**EXERCISE DETAILS**
Could you reproduce the lines of the records below, starting at the line containing "tráfico de Internet." and ending at the line containing "funcionais.", with both ends included and the pictures left out?

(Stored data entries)
═══

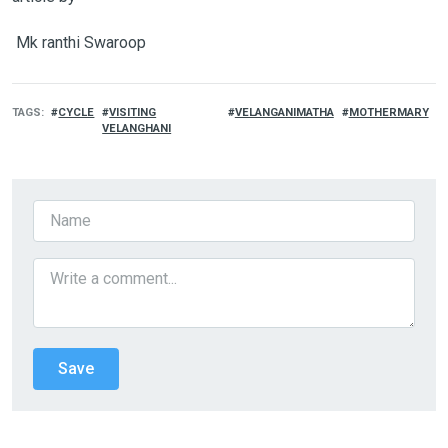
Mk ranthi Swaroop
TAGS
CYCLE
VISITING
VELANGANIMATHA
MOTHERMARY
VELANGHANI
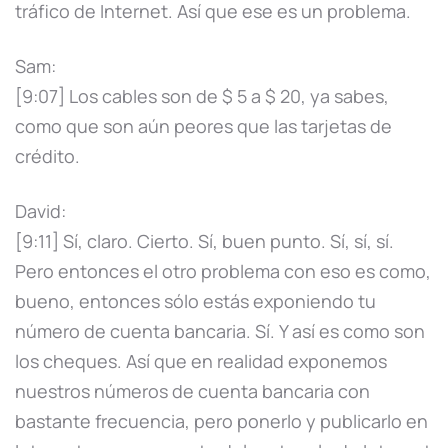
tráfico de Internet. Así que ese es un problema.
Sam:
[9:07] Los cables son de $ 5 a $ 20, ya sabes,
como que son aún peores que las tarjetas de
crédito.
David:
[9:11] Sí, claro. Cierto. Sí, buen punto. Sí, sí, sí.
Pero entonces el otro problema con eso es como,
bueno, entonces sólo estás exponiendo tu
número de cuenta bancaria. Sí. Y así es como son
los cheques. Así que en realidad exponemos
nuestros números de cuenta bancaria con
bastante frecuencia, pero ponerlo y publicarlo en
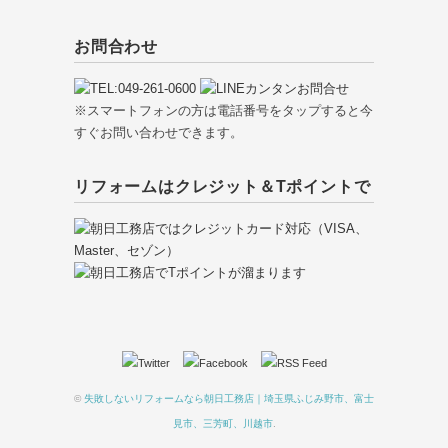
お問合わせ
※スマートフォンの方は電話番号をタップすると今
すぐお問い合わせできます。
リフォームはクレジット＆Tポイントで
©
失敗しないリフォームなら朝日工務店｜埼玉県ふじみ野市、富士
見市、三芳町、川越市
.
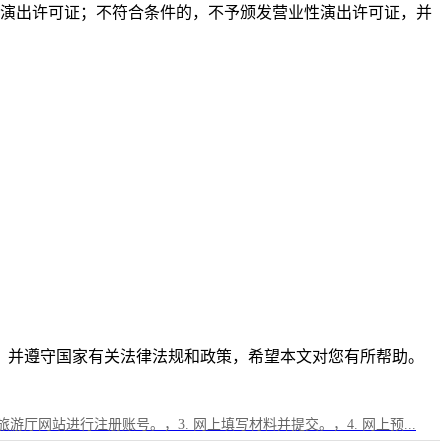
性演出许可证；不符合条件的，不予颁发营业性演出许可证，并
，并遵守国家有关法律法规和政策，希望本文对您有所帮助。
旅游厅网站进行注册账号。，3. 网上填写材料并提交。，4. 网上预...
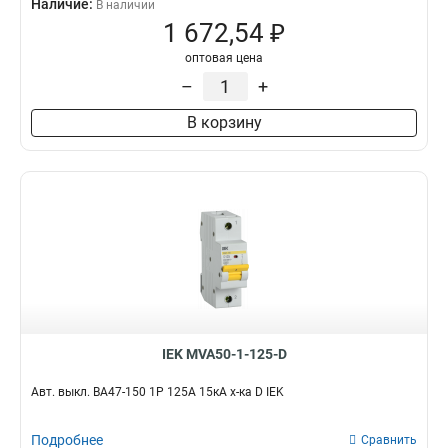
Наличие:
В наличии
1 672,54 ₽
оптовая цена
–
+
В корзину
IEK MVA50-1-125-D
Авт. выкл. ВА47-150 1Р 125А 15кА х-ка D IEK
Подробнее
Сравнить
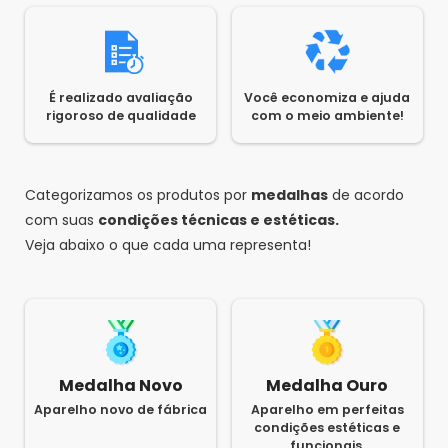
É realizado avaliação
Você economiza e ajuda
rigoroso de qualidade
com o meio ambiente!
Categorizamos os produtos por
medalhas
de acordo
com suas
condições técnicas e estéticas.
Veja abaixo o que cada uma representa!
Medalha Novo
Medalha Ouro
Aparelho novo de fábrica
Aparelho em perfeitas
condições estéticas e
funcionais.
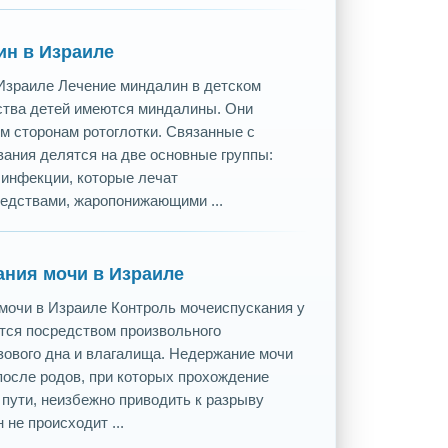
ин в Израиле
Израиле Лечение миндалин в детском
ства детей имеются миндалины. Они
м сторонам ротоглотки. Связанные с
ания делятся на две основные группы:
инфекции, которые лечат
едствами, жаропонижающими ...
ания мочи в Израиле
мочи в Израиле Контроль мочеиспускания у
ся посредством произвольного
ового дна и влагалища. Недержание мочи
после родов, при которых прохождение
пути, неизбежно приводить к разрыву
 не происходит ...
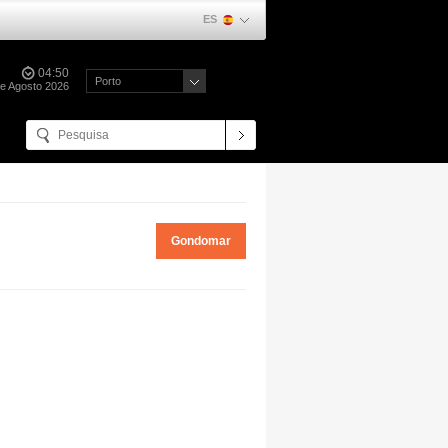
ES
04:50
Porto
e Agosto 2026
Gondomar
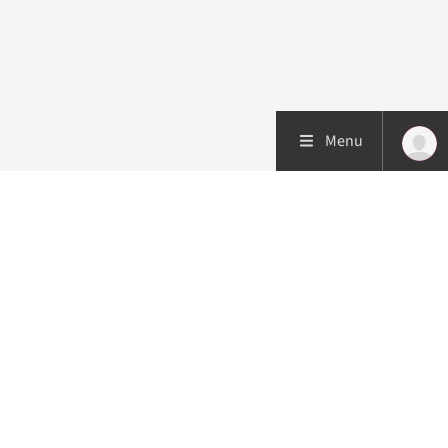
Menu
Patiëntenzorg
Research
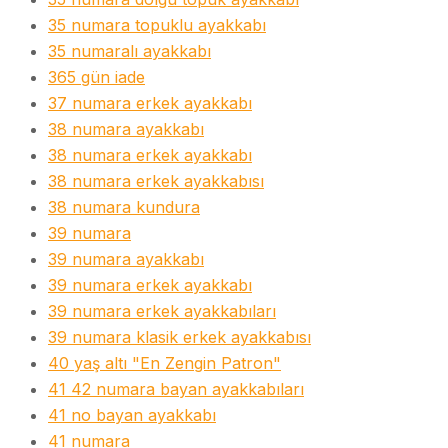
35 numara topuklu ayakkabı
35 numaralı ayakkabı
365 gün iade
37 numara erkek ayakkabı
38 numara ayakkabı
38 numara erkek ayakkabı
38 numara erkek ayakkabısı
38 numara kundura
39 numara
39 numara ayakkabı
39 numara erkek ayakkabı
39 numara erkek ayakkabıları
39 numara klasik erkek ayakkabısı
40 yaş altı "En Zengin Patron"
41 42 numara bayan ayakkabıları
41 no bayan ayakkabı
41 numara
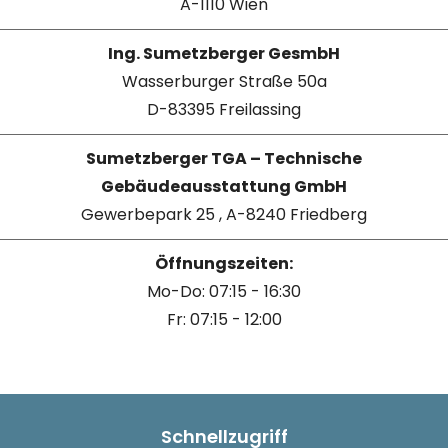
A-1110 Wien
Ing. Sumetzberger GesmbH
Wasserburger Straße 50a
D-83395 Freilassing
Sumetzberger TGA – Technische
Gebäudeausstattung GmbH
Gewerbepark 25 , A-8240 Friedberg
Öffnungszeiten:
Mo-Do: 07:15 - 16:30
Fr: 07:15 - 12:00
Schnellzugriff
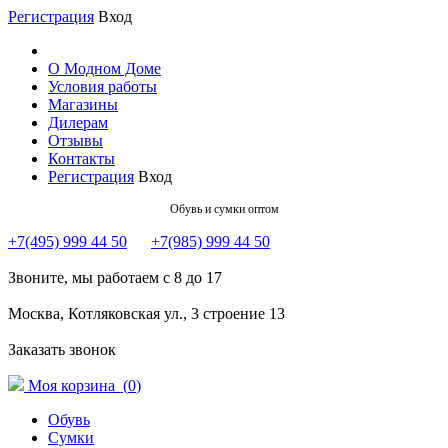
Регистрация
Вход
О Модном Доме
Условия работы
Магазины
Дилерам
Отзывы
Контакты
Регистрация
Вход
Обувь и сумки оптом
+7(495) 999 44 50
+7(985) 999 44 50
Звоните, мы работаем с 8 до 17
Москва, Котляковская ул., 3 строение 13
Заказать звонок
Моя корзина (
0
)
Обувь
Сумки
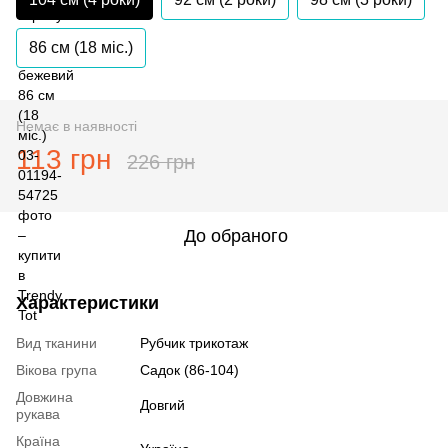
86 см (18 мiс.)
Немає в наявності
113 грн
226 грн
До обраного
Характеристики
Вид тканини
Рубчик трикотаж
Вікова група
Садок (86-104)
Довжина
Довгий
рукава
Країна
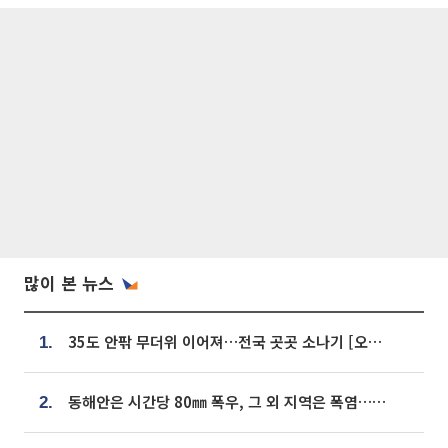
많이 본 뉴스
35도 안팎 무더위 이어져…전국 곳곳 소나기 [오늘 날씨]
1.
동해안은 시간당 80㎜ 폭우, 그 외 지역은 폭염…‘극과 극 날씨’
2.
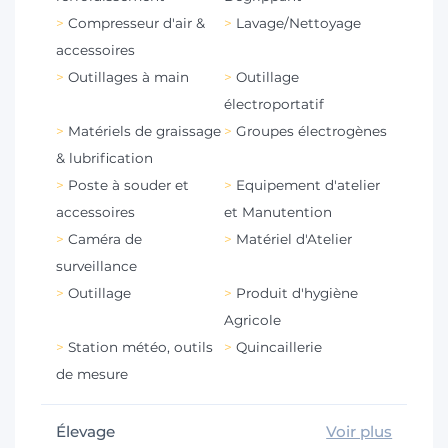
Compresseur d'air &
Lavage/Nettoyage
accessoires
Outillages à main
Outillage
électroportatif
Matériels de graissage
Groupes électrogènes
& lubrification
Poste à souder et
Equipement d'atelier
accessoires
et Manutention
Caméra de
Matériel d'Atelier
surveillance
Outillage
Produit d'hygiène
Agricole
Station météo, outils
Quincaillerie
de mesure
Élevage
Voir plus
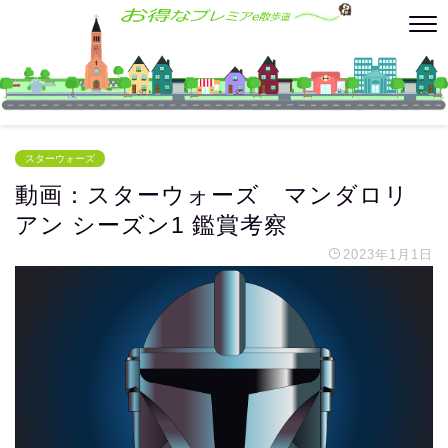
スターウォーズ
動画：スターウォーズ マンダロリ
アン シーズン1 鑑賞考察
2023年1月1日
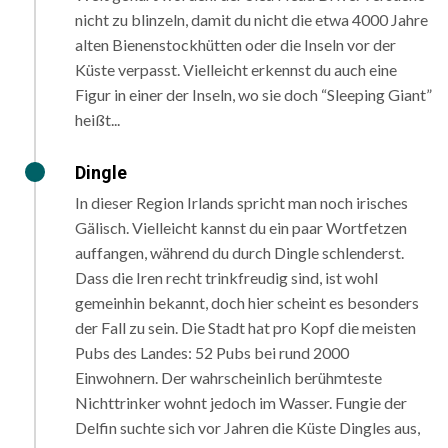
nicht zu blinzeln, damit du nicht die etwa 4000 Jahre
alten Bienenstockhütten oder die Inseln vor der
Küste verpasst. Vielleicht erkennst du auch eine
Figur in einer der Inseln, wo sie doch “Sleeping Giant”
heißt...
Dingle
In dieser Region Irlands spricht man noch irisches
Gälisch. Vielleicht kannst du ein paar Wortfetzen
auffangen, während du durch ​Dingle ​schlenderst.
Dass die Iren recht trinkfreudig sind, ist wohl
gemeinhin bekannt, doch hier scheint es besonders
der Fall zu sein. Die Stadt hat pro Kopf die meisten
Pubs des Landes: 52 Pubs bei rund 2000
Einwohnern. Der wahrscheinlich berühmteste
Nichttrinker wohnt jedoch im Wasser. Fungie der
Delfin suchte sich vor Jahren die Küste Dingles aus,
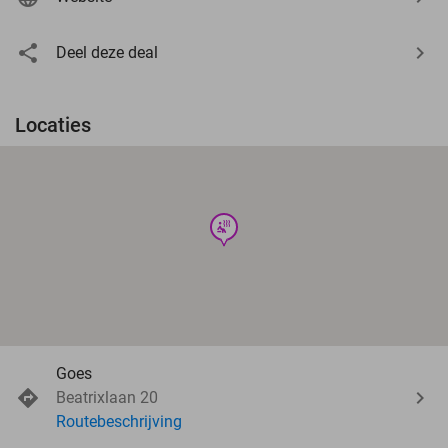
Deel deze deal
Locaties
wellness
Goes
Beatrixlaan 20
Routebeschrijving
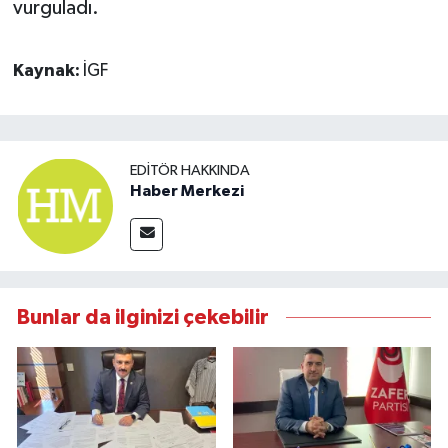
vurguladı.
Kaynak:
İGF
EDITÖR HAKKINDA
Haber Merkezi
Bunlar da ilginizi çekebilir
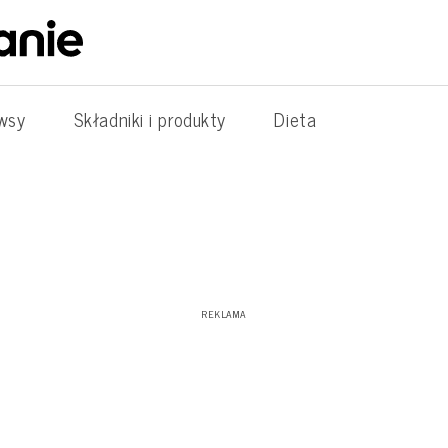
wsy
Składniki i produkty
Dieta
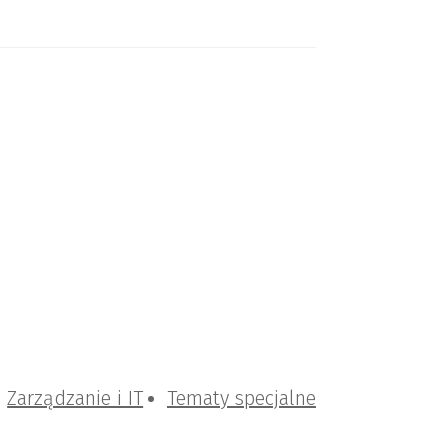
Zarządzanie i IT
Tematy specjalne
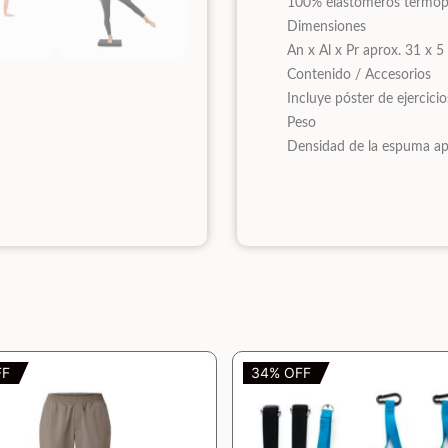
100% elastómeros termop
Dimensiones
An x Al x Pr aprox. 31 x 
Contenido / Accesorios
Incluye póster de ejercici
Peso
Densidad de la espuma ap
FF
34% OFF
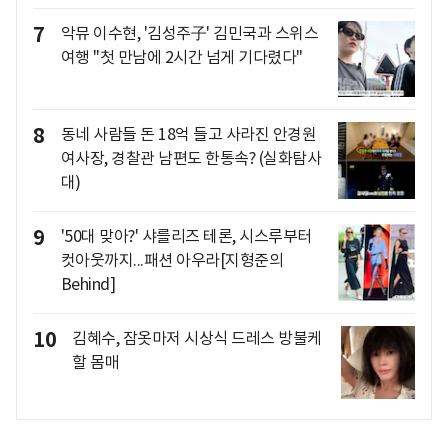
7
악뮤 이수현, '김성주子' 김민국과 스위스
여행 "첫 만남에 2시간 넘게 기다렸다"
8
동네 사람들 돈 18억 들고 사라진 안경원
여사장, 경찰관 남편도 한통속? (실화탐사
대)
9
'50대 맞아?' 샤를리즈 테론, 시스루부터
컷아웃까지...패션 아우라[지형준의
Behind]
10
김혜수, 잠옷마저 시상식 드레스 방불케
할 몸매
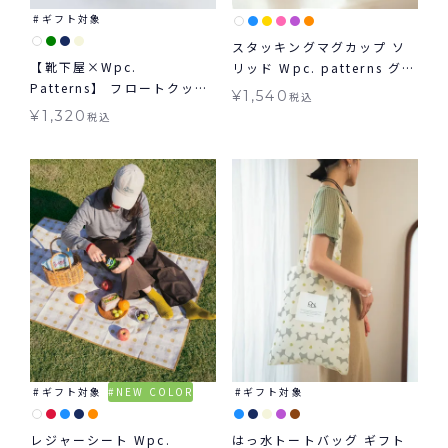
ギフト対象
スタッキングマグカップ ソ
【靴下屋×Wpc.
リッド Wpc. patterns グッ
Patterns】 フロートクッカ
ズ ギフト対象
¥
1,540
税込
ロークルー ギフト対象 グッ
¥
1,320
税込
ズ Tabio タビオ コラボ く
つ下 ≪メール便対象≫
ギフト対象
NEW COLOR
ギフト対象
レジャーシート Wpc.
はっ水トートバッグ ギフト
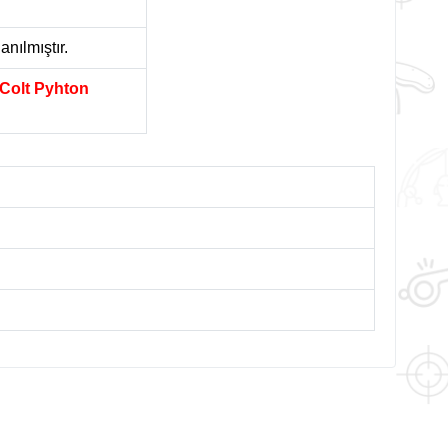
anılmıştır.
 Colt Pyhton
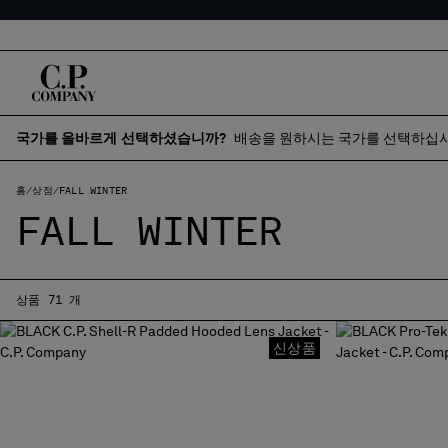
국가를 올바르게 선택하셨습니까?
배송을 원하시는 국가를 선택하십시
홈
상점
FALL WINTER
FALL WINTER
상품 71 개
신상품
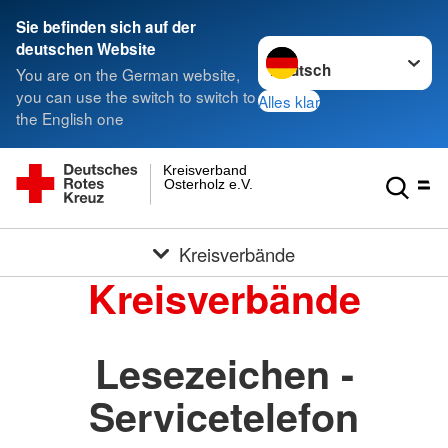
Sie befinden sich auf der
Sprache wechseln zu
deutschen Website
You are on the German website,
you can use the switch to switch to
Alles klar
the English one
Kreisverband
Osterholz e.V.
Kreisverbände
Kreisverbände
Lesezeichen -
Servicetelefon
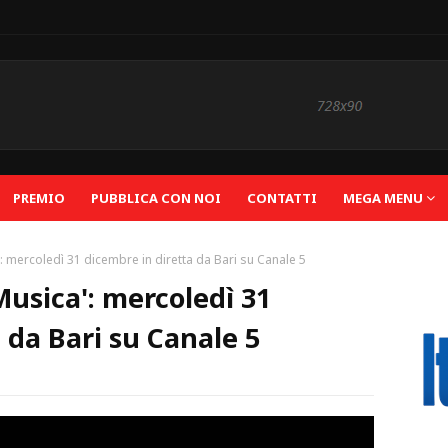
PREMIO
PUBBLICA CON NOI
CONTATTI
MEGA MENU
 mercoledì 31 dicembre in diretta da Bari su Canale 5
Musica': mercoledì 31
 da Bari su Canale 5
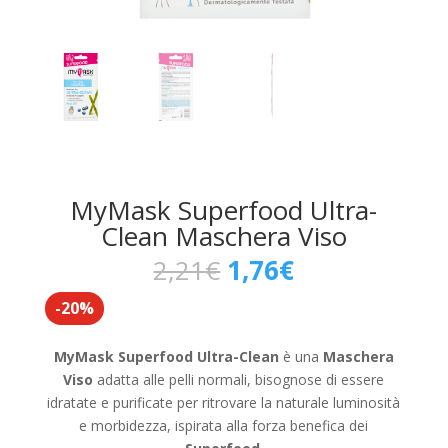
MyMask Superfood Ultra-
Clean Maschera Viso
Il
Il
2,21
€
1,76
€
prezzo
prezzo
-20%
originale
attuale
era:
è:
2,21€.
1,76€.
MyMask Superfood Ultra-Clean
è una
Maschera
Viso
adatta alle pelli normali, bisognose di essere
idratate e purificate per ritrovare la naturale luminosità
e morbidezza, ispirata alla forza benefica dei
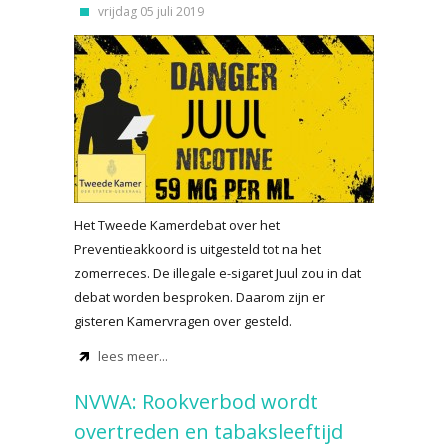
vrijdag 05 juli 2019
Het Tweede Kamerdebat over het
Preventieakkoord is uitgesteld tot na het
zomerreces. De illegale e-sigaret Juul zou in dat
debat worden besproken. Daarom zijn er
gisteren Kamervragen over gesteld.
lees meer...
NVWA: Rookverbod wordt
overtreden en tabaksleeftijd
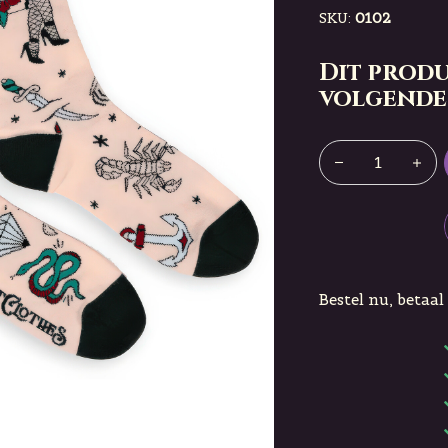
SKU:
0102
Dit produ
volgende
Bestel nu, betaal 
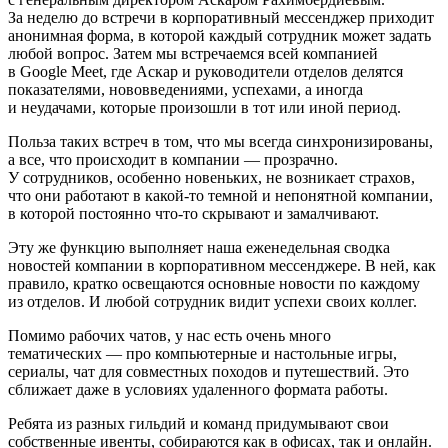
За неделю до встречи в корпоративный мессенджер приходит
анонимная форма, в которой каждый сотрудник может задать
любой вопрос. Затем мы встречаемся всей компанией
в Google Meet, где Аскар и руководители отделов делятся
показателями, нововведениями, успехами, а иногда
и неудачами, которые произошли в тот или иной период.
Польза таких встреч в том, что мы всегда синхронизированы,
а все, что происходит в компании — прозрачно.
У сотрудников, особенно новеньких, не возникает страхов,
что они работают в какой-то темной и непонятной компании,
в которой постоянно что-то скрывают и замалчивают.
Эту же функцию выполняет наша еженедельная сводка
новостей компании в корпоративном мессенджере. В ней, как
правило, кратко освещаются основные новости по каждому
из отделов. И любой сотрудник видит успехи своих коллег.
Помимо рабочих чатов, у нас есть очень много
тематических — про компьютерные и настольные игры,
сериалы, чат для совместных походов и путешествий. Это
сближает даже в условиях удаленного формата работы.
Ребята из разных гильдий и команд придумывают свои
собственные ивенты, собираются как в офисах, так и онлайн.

═══

**EXPECTED ANSWER**
tráfico de Internet. Así que ese es un problema.
Sam:
[9:07] Los cables son de $ 5 a $ 20, ya sabes,
como que son aún peores que las tarjetas de
crédito.
David:
[9:11] Sí, claro. Cierto. Sí, buen punto. Sí, sí, sí.
Pero entonces el otro problema con eso es como,
bueno, entonces sólo estás exponiendo tu
número de cuenta bancaria. Sí. Y así es como son
los cheques. Así que en realidad exponemos
nuestros números de cuenta bancaria con
bastante frecuencia, pero ponerlo y publicarlo en
お問合わせ
※スマートフォンの方は電話番号をタップすると今
すぐお問い合わせできます。
リフォームはクレジット＆Tポイントで
©
失敗しないリフォームなら朝日工務店｜埼玉県ふじみ野市、富士
見市、三芳町、川越市
.
性演出许可证；不符合条件的，不予颁发营业性演出许可证，并
，并遵守国家有关法律法规和政策，希望本文对您有所帮助。
旅游厅网站进行注册账号。，3. 网上填写材料并提交。，4. 网上预...
Наличие:
В наличии
1 672,54 ₽
оптовая цена
–
+
В корзину
IEK MVA50-1-125-D
Авт. выкл. ВА47-150 1Р 125А 15кА х-ка D IEK
Подробнее
Сравнить
É realizado avaliação
Você economiza e ajuda
rigoroso de qualidade
com o meio ambiente!
Categorizamos os produtos por
medalhas
de acordo
com suas
condições técnicas e estéticas.
Veja abaixo o que cada uma representa!
Medalha Novo
Medalha Ouro
Aparelho novo de fábrica
Aparelho em perfeitas
condições estéticas e
funcionais.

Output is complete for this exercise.